(EXTRACTED RECORDS begins)
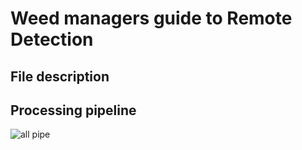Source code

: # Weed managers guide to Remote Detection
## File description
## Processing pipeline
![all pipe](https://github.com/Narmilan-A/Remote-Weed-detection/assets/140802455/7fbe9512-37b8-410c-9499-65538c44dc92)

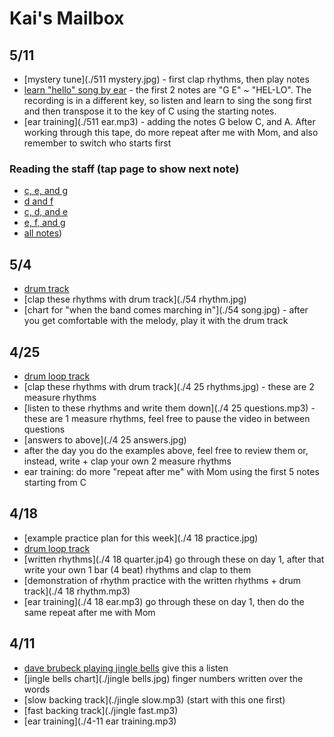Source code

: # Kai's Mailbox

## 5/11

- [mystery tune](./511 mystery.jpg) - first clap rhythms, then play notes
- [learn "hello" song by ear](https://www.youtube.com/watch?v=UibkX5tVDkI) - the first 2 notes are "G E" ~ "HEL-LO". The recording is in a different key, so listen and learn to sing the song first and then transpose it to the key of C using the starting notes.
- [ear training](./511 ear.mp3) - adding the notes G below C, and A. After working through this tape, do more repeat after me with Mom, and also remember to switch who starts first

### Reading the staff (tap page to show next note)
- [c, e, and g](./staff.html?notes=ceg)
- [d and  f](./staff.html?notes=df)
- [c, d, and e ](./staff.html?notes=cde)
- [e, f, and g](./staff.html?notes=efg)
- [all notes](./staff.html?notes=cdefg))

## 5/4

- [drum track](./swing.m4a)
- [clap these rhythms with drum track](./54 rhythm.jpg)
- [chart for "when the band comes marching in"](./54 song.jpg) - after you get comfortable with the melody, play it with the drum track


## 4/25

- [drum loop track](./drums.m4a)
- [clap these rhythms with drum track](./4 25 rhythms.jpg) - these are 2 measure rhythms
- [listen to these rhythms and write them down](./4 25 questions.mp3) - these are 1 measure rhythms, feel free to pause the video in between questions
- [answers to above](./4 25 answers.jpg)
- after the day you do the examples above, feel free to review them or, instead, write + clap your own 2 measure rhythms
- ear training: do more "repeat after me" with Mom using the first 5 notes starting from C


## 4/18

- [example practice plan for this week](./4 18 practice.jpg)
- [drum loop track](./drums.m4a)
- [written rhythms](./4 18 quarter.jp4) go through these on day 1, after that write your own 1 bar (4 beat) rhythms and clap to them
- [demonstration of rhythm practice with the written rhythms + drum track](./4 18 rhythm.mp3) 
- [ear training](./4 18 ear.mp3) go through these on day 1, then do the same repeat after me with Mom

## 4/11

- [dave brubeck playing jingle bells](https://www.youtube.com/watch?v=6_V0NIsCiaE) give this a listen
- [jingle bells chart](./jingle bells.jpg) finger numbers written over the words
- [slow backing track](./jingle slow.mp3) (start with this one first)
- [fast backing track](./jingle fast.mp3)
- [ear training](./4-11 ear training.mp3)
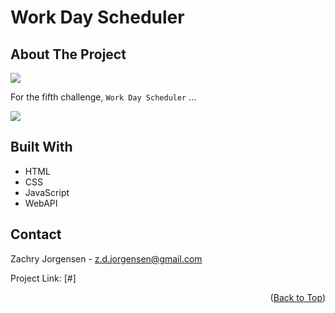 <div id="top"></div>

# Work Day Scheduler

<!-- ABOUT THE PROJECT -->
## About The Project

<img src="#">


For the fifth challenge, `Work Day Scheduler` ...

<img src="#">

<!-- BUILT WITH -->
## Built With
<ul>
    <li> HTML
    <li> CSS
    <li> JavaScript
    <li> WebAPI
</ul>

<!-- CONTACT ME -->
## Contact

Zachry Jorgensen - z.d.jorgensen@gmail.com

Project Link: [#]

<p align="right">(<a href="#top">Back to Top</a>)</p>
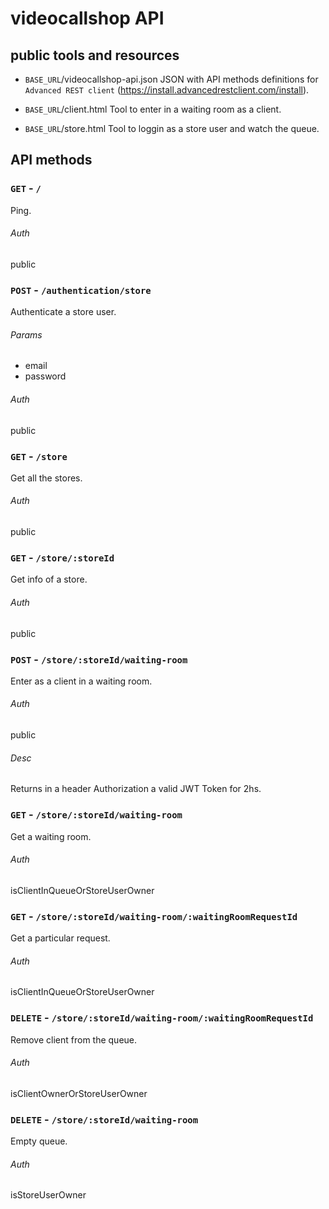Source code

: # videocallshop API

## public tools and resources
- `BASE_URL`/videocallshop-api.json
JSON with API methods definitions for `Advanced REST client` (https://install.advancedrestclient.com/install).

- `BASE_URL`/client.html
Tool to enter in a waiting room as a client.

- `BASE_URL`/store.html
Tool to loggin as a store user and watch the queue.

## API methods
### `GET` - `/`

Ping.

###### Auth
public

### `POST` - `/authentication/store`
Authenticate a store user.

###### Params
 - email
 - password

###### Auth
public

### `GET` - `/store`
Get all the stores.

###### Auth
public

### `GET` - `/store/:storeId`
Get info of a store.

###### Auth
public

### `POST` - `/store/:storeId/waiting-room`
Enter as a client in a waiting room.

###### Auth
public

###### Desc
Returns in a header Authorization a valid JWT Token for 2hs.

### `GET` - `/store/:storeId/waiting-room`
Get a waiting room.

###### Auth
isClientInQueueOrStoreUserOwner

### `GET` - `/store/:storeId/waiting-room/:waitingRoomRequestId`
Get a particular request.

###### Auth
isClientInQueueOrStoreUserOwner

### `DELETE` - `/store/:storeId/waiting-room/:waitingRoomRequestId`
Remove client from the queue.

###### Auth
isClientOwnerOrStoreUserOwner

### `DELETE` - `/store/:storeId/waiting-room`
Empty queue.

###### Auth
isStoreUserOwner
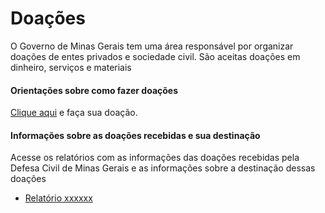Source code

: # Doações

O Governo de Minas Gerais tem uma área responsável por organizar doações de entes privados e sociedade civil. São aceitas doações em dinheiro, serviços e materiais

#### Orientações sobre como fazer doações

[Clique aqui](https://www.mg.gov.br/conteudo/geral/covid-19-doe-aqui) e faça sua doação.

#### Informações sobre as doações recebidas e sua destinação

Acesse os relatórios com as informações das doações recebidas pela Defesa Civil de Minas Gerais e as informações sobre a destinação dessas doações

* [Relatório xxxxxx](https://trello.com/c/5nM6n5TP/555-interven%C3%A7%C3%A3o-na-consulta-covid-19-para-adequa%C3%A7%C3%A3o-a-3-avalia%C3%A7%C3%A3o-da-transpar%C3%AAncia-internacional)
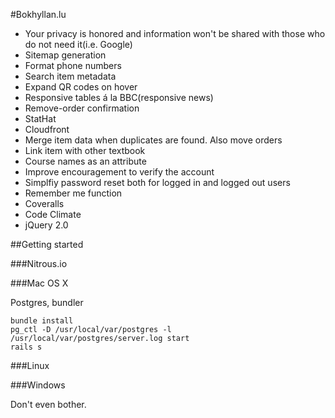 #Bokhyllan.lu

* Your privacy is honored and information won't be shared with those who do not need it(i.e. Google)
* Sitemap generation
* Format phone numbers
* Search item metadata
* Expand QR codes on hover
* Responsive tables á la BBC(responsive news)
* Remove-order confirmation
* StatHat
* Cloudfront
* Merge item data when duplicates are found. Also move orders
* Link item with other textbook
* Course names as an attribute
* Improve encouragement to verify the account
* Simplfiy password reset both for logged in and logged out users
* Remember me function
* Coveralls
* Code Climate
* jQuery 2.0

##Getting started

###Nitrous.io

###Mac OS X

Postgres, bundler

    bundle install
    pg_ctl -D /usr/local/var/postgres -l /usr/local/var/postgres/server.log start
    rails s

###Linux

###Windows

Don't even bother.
(EXTRACTED RECORDS ends)
Pull out all lines from the entries above that include the word "bells".

- [dave brubeck playing jingle bells](https://www.youtube.com/watch?v=6_V0NIsCiaE) give this a listen
- [jingle bells chart](./jingle bells.jpg) finger numbers written over the words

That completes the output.